• [Exercise directions]: Please carry the news article below about Tom Brokaw's retirement forward, picking up right after its last sentence. It appears before the entries.
==== Reading text ====
NEW YORK — Longtime NBC News anchor Tom Brokaw, once television news' most popular broadcaster as he told viewers about the biggest events of that late 20th Century, said Friday that he's retiring from television.
Brokaw, who is 80, said he'll continue writing books and articles. He's the author of "The Greatest Generation," about those who fought World War II.
In a final essay that appeared on MSNBC's "Morning Joe" on Dec. 30, Brokaw hinted at his announcement by reflecting on a career that took him from breaking into a local newscast in Nebraska and announcing the death of President John F. Kennedy, to coronavirus.
"For me, it's been an amazing journey — 57 years as a reporter," Brokaw said.
Fifty-five of those years were at NBC News, starting as a reporter in Los Angeles in the 1960s, covering the White House during the Nixon administration, hosting the "Today" show in the late 1970s and more than 20 years as "Nightly News" anchor.
For two decades, the triumvirate of Brokaw, ABC's Peter Jennings and CBS' Dan Rather were the nation's most visible broadcasters, anchoring major stories like the Sept. 11, 2001 terrorist attacks, the disputed 2000 election and the fall of the Berlin Wall.
==== Data for analysis ====
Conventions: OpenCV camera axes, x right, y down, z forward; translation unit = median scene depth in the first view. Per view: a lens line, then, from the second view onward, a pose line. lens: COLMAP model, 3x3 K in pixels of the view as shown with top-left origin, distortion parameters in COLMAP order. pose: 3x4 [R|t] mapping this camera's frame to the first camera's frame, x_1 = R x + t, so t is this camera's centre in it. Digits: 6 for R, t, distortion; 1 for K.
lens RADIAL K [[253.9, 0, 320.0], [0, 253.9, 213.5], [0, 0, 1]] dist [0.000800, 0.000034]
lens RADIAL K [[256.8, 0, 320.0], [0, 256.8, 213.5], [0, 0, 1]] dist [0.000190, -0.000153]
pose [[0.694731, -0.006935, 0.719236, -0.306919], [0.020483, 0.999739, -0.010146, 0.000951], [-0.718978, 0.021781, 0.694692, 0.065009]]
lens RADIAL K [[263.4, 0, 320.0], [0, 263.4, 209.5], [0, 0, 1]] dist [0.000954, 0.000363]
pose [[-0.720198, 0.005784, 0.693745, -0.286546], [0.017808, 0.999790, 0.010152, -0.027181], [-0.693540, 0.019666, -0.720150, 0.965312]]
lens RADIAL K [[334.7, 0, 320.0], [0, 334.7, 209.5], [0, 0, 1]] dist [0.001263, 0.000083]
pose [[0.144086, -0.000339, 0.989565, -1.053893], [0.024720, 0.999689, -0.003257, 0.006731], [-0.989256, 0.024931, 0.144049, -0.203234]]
====
• [The answer]:
After giving way at "Nightly News" to Brian Williams in 2004, Brokaw concentrated primarily on historical programming and commentary during big moments, like elections.
For health reasons, his appearances have been more sporadic lately. In 2013, Brokaw was diagnosed with multiple myeloma, an incurable blood cancer that affects the bone marrow. He did not return a message seeking comment on Friday.
During his final essay last month, Brokaw reviewed some of the events of 2020. He took a swipe at former President Donald Trump and his "bizarre refusal" to accept the election results. "Before too long, his principal audience will be his caddies," he said.
Brokaw said the coronavirus pandemic, which has killed more than 400,000 Americans in the past year, was the country's greatest test since the Civil War.
"We still have miles to go and no assurances of just how it will all turn out," he said.